政府は,過去3度廃案,継続審議となってきた「共謀罪」に関する法案(以下「法案」という。)を,改めて国会に提出する予定であることが報道されている。

共謀罪とは,「長期4年以上の刑を定める犯罪」(強盗,殺人などの重大犯罪だけでなく,窃盗・詐欺・傷害や公職選挙法違反など600以上もの犯罪)について,「団体の活動として」「当該行為を実行するための組織」により行われるものの遂行を共謀した場合に成立し,これに5年以下又は2年以下の懲役・禁錮を科すというものである。すなわち,共謀共同正犯とは異なり,共謀罪が成立するためには,犯罪を遂行しようとの謀議があれば足り,犯罪実行行為も犯罪準備行為も不要とされる。のみならず組織的犯罪集団による謀議である必要もなく,2人以上の者の「犯行の合意」という極めて不明確な概念により処罰できるようになる。これは外形的行為のない意思の段階では処罰しないというわが国の刑法の大原則に反するばかりか,人々の表現行為を処罰するものである関係で表現の自由,集会結社の自由,ひいては思想信条等内心の自由など憲法上の根幹的な基本的人権に対する重大な脅威となるものである。

また,共謀罪の捜査は,具体的な法益侵害行為を対象とするものではなく,会話,電話,メールなど人々の表現行為を対象とするため客観的証拠に乏しいことも多く,必然的に捜査の自白への依存が高まり自白偏重主義に拍車をかけることとなる。本年7月に法制審議会の新時代の刑事司法特別部会が「犯罪捜査の通信傍受に関する法律」の適用範囲を財産犯にまで拡大する答申案を採択したが,共謀罪が新設されれば適用範囲が更に拡大されるおそれがある。さらに自白による刑の減免が規定されていることから、密告を奨励することになりかねず,捜査官によるおとり捜査の可能性も拡大し,適正手続の保障が害され冤罪が生ずる危険性が増大する。
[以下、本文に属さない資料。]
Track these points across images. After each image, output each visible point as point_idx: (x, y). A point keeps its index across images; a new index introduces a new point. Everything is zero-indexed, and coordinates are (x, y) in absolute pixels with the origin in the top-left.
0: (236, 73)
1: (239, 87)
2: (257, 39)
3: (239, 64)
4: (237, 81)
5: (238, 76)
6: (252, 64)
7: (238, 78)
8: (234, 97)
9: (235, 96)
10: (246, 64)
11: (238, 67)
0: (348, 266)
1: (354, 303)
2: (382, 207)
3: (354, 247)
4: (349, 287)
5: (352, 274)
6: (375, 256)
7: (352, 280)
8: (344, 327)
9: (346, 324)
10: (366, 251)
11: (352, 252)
そもそも共謀罪の新設は,「国際的な組織犯罪の防止に関する国際連合条約」をわが国が批准するための国内法整備として提案されたものと説明されている。しかし,同条約では,3条1項に適用範囲に関して「性質上越境的なもの」であり,かつ,「組織的な犯罪集団が関与するもの」に限定されており,さらに5条1項で,共謀の目的が「金銭的利益その他物質的利益を得ること」とされている。にもかかわらず,共謀罪法案では,対象犯罪や「団体」に関して何らの限定もなされておらず,目的による絞りもなされていない。そのため,暴力団やマフィアなど組織犯罪集団に限らず,市民団体がマンション建設反対の座り込みの相談やパレスチナ難民支援のカンパ集めの相談をすると組織的威力業務妨害や「公衆等脅迫目的の犯罪行為のための資金の提供等の処罰に関する法律違反」,労働組合が徹夜団交の相談をすると組織的監禁の共謀罪に該当するものとされかねない。政党・企業の活動も例外とは言えない。また同条約は,宗教的信念に基づくテロ集団を規制対象にするものでないことにも留意される必要がある。いずれにせよ法案は同条約の趣旨,目的とかけ離れている。
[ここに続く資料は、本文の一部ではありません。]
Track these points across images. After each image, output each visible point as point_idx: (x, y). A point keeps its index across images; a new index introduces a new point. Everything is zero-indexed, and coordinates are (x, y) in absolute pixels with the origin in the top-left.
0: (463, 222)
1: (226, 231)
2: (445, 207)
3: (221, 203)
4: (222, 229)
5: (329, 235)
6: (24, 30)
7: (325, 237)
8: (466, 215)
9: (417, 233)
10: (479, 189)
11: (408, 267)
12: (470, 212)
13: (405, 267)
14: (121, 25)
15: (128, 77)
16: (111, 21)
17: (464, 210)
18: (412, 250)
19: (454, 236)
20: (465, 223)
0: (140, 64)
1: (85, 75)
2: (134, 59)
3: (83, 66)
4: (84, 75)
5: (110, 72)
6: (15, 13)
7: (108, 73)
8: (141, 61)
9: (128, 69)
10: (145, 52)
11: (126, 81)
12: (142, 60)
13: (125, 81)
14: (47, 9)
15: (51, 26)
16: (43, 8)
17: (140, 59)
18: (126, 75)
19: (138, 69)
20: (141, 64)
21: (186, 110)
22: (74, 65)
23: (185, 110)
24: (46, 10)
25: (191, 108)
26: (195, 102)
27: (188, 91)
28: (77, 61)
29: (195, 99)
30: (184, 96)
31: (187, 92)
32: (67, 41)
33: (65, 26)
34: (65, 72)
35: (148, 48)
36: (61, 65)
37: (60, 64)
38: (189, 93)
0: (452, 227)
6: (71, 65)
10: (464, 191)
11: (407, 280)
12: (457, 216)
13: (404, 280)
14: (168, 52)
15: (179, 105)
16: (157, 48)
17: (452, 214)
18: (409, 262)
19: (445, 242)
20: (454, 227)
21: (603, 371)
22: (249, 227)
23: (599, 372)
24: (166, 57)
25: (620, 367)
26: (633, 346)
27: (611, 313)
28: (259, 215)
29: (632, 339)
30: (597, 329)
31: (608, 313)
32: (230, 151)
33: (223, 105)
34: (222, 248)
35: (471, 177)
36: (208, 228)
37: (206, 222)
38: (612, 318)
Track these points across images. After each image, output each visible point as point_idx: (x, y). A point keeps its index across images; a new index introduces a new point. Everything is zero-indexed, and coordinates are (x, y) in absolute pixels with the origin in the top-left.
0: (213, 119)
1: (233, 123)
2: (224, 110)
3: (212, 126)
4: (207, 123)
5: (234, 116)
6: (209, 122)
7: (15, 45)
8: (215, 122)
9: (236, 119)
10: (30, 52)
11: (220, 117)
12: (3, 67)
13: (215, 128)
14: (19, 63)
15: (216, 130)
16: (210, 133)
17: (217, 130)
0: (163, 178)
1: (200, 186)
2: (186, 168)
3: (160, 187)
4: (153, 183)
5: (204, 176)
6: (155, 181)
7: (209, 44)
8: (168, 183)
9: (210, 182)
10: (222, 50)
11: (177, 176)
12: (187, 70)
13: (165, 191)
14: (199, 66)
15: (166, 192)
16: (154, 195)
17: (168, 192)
テロ行為はひとたび実行されると重大な結果が生じてしまうため,取締の前倒し(予防)の必要性は確かに顧慮されねばならない。しかし職業的犯罪集団による犯行が予想される重大な主要暴力犯罪には,現行法上,内乱・外患予備陰謀罪,殺人・強盗・放火・身代金目的誘拐予備罪,凶器準備集合罪などが既に定められており,また,化学兵器サリン航空機の強取,覚せい剤取締法銃砲刀剣類所持等取締法その他多くの特別法違反類型についても予備罪が既に設けられ,このような犯罪については新たな立法を待つまでもなく未然防止が可能である。よって,共謀罪を新設しなくても,我が国が国連条約に批准することは可能である。同条約を締結した諸外国においても,共謀罪を新設したのはノルウェーとスウェーデンが挙げられるのみであり,600余もの共謀罪を新設した国は確認されておらず,我が国において共謀罪を新設する必要性は存在しない。

以上から,当会は,思想信条の自由等重要な基本的人権を侵害し,自白強要,監視社会を招くことにより市民生活にとって重大な脅威となる共謀罪の新設に改めて強く反対する。